Transcription is the process in which a synthesis of RNA is created from a DNA template. The entire process takes three steps. Initiation, Elongation, and Termination.

Initiation
Initiation is when the DNA helix splits into a single strand, and is then attached by the RNA polymerse. The RNA attaches to the sequence of DNA that contains the promoter, which details where the RNA is to start.

Elongation 
Once properly connected to the DNA strand, the RNA begins to use the DNA strand as a template for copying the genetic material. It connects the DNA nucleotides to their appropriate, opposite nucleotides (genuine with cytosine and vice-versa).

Termination

 RNA transcription stops when the newly synthesized RNA molecule forms a G-C-rich hairpin loop followed by a run of Us. When the hairpin forms, the mechanical stress breaks the weak rU-dA bonds, now filling the DNA-RNA hybrid. This pulls the poly-U transcript out of the active site of the RNA polymerase, in effect, terminating transcription.


TRANSLATION
Translation is the process of assembling protein molecules from the information encoded in the RNA. It starts off when mRNA goes out of the nucleus and joins a group of ribosomes and together they align to form a pattern.
the tRNA in their respective amino acid go to these ribosomes. The tRNA bear their anticodons complementary to the codon of mRNA.

PROTEIN SYNTHESIS

Protein synthesis is the process in which individual cells create proteins. Both DNA and all types of RNA are involved in this process. Enzymes in the cells nucleus begin by unwinding the DNA helix.  The RNA forms as a copy of one side of the DNA strand, and is sent to other areas of the cell to aid in the bringing together of different amino acids that form proteins. Protein synthesis is so called because proteins are "synthesized" through mechanical and chemical processes in the cell.

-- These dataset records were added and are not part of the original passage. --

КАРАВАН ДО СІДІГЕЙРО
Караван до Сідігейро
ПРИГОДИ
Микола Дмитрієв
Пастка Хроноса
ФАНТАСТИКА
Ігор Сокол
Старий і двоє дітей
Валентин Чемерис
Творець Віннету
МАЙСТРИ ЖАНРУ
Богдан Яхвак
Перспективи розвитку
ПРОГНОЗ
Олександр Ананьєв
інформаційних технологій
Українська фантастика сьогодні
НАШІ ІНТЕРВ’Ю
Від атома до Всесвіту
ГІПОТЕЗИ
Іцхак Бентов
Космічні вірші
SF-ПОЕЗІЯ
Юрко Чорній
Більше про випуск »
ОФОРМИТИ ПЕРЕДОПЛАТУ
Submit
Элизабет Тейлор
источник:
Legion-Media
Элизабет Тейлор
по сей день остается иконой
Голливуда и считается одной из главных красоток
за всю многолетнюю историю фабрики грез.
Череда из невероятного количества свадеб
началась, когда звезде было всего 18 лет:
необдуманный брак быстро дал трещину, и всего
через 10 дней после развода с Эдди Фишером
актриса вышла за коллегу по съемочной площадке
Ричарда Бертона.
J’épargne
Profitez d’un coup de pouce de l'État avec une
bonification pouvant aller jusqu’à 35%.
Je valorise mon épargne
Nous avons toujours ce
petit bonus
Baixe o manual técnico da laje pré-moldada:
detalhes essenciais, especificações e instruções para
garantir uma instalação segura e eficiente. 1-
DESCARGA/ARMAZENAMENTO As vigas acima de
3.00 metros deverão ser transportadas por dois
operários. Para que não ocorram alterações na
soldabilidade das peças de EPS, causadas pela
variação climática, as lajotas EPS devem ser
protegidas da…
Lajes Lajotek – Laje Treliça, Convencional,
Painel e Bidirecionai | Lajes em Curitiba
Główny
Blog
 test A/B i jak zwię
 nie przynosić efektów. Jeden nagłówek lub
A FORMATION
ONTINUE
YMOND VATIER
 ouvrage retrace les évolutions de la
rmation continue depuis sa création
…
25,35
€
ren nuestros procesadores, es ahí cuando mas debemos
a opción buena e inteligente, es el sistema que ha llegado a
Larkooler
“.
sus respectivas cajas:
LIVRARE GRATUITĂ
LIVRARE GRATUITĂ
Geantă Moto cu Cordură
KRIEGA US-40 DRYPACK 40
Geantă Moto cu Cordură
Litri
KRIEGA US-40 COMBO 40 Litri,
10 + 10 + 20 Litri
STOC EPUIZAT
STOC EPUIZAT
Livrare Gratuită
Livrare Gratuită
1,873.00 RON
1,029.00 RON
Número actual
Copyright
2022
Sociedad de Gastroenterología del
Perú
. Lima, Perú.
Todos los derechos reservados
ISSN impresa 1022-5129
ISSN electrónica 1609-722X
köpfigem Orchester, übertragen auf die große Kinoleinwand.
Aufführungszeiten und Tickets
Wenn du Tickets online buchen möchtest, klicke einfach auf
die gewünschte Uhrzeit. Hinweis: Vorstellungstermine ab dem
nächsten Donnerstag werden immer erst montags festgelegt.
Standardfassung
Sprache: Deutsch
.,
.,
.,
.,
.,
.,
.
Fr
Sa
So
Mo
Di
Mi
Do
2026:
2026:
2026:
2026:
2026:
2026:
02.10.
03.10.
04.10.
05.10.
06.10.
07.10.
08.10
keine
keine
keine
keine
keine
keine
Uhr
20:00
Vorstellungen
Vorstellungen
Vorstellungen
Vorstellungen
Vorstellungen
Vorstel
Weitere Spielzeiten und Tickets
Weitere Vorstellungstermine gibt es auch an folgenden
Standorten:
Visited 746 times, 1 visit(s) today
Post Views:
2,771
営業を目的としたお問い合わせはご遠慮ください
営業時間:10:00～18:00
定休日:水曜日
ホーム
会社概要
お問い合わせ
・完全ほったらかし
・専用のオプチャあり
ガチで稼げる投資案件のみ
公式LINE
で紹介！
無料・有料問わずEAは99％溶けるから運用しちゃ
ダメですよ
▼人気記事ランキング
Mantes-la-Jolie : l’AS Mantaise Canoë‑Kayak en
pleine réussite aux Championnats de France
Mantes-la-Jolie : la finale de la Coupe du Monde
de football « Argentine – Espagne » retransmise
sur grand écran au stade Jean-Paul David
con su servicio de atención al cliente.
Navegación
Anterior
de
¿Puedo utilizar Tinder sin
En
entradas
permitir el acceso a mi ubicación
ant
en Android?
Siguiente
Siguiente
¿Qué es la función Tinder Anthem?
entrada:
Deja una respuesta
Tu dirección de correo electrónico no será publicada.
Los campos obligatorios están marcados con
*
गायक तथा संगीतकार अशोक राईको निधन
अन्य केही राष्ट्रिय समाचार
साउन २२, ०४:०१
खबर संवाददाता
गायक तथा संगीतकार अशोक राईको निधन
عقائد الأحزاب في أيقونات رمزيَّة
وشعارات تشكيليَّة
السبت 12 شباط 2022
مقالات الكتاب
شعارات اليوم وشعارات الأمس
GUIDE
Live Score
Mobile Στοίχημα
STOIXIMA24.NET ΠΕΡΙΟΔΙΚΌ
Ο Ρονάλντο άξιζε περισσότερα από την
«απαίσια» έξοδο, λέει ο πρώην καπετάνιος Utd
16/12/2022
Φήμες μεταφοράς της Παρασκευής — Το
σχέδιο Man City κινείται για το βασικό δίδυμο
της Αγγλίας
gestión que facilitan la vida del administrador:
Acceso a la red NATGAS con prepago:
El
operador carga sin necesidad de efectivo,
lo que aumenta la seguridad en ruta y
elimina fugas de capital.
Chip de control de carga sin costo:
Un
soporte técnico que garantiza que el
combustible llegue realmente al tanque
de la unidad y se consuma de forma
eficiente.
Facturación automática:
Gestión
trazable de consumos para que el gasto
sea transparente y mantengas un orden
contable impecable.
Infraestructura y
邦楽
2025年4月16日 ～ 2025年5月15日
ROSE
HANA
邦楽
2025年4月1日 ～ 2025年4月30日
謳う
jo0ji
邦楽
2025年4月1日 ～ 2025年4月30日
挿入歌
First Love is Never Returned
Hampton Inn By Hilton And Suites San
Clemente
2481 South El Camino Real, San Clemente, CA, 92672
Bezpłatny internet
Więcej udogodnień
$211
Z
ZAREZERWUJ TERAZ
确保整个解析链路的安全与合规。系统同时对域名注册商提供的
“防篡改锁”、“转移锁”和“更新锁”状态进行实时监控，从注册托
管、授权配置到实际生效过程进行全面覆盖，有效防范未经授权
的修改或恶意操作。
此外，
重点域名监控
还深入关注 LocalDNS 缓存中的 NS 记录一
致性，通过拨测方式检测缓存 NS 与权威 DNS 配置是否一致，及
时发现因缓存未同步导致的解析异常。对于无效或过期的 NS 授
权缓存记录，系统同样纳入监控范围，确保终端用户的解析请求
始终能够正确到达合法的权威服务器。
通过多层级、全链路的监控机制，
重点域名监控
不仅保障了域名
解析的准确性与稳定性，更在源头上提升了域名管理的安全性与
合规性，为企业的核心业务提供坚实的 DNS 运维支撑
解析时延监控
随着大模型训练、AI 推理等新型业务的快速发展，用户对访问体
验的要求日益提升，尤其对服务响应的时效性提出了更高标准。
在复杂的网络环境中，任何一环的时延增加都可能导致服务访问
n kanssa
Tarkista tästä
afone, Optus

Once the strand of RNA has been made in the nucleus, it is called messenger RNA (mRNA). The mRNA exits the nucleus through tiny openings called nuclear pores, and moves into the larger area of the cell, known as the cytoplasm. Once it exits the nucleus, the mRNA is drawn toward a structure known as a ribosome, which serves as the cell's work station for protein synthesis. At this point, only one sub-unit of the ribosome is present.